Edwards, who had promised the kind of leap he produced in 1995 to set what stands as the world record of 18.29m, was bitterly disappointed at failing to do better than 17.48, which only earned him third place behind Germany's Charles-Michael Friedek, who won with 17.59, and silver medallist Rostislav Dimitrov, who recorded 17.49.

"It was just a disaster," said Edwards, who struggled once again to contain his emotions as he stood on the rostrum. "I don't know what went wrong. I could never have visualised not winning." Having jumped 17.48 with his second attempt, he seemed well placed to advance to regions only he out of the whole field was capable. His face on the run-up betrayed the seriousness of his intent, but his technique kept fouling up.
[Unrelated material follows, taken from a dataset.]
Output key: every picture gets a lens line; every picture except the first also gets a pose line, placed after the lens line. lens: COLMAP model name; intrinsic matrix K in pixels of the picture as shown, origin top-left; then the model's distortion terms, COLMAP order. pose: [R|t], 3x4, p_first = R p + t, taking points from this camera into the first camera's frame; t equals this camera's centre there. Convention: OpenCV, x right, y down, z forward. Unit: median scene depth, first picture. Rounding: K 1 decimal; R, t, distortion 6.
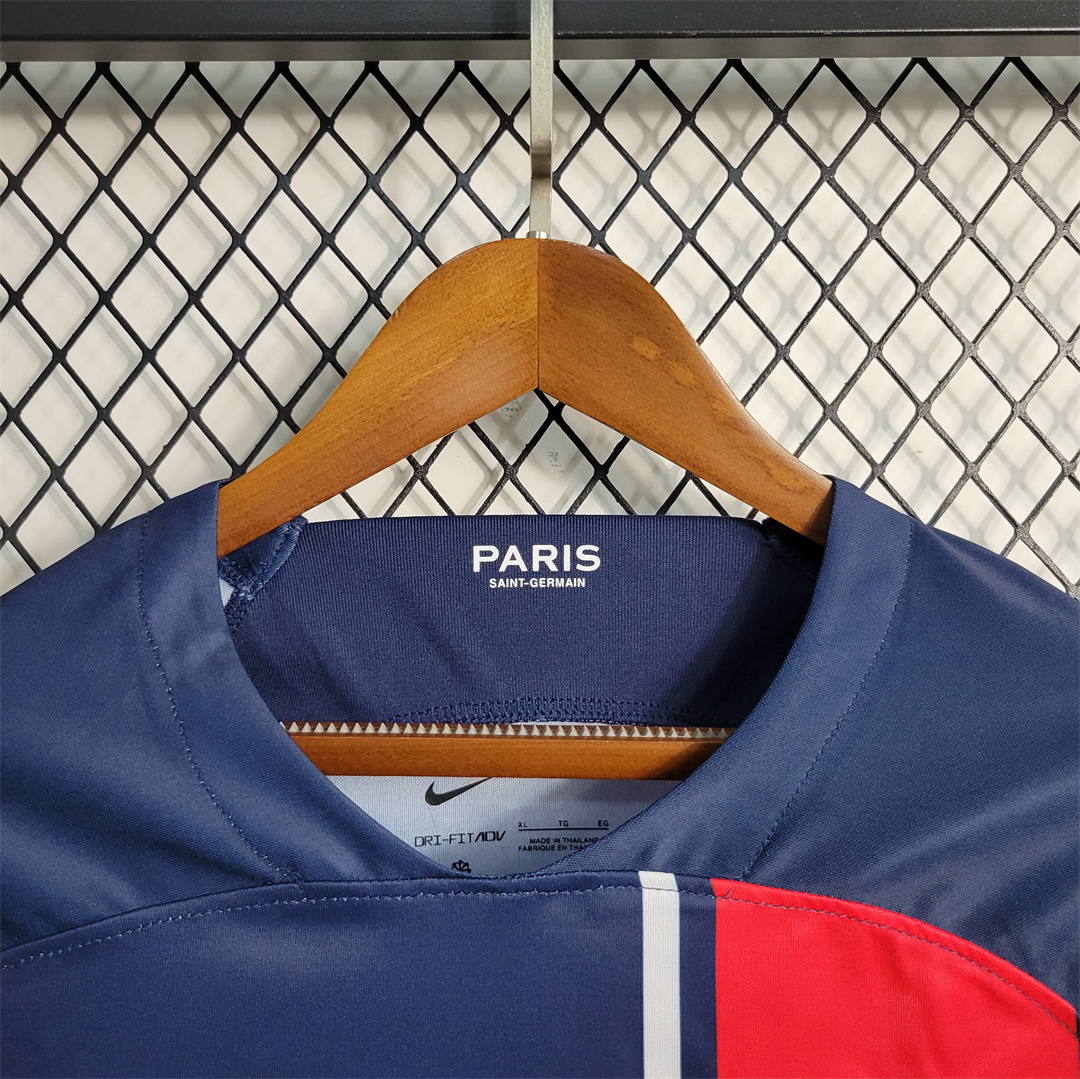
lens RADIAL K [[1001.8, 0, 540.0], [0, 1001.8, 539.5], [0, 0, 1]] dist [0.003666, 0.011782]
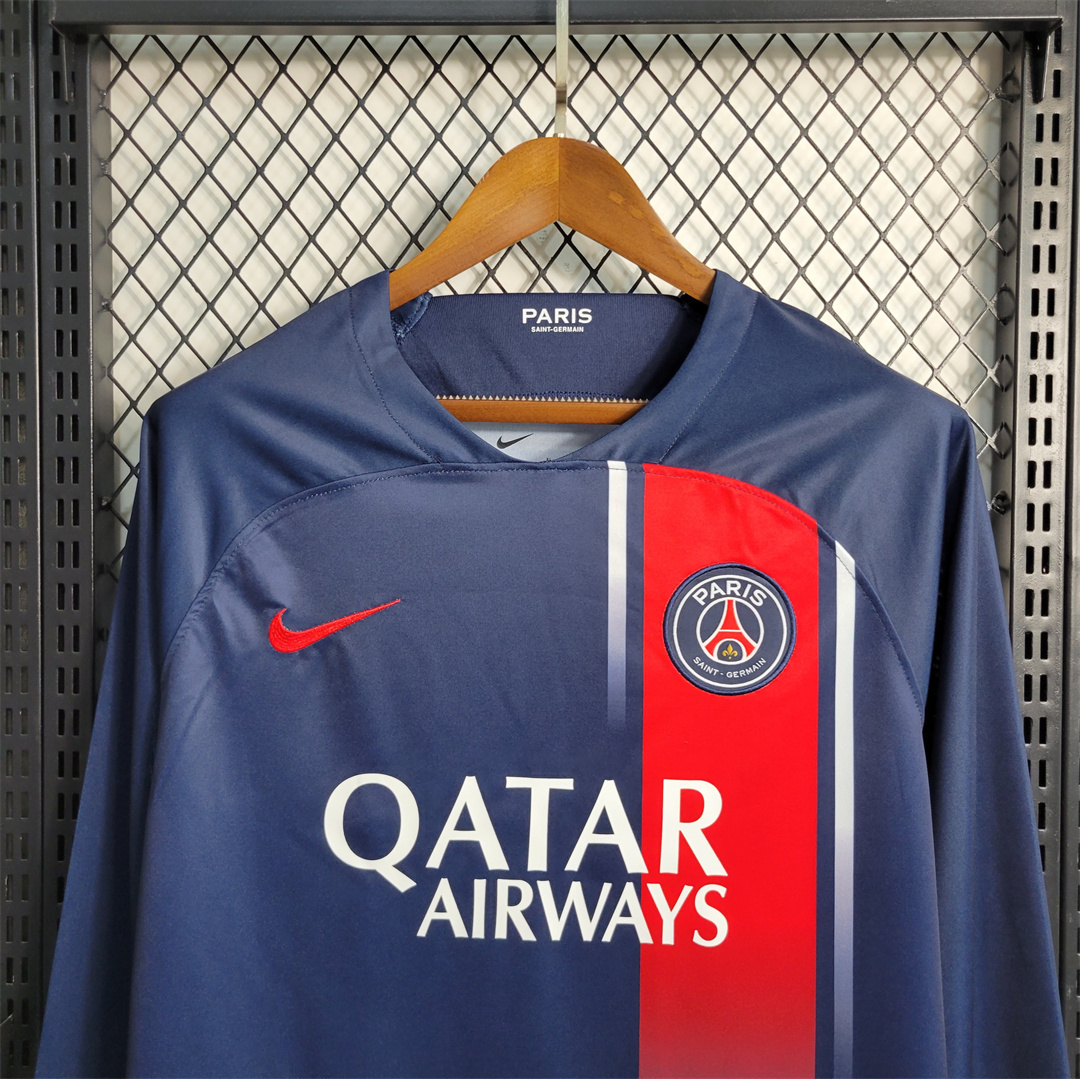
lens RADIAL K [[1015.2, 0, 542.1], [0, 1015.2, 528.1], [0, 0, 1]] dist [0.018683, 0.002594]
pose [[0.999934, 0.006273, -0.009664, -0.009916], [-0.005477, 0.996754, 0.080326, 0.243006], [0.010137, -0.080268, 0.996722, -0.843397]]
The nature of these championships changed dramatically at 7.40pm as Marion Jones, who had arrived here seeking four gold medals, clutched the base of her back on the left side with what was later diagnosed as a muscle spasm and collapsed to the track in agony 50 metres from the line in her 200m semi-final.

The athlete they call Superwoman appeared to have run full speed into a slab of kryptonite.

Jones's ambitions of winning the 100m, 200m, long jump and one of the relays here - as a prelude to her greater goal of five golds at the Sydney Olympics - got off to a predictable start when she won the short sprint in a championship record of 10.70. But, after having to settle for bronze in the long jump, she complained of fatigue as she made her way through the 200m rounds.

The question now is whether she can recover in time to run at the Brussels Golden League on Friday week, where she must win to keep in with a chance of sharing a $1m dollar jackpot.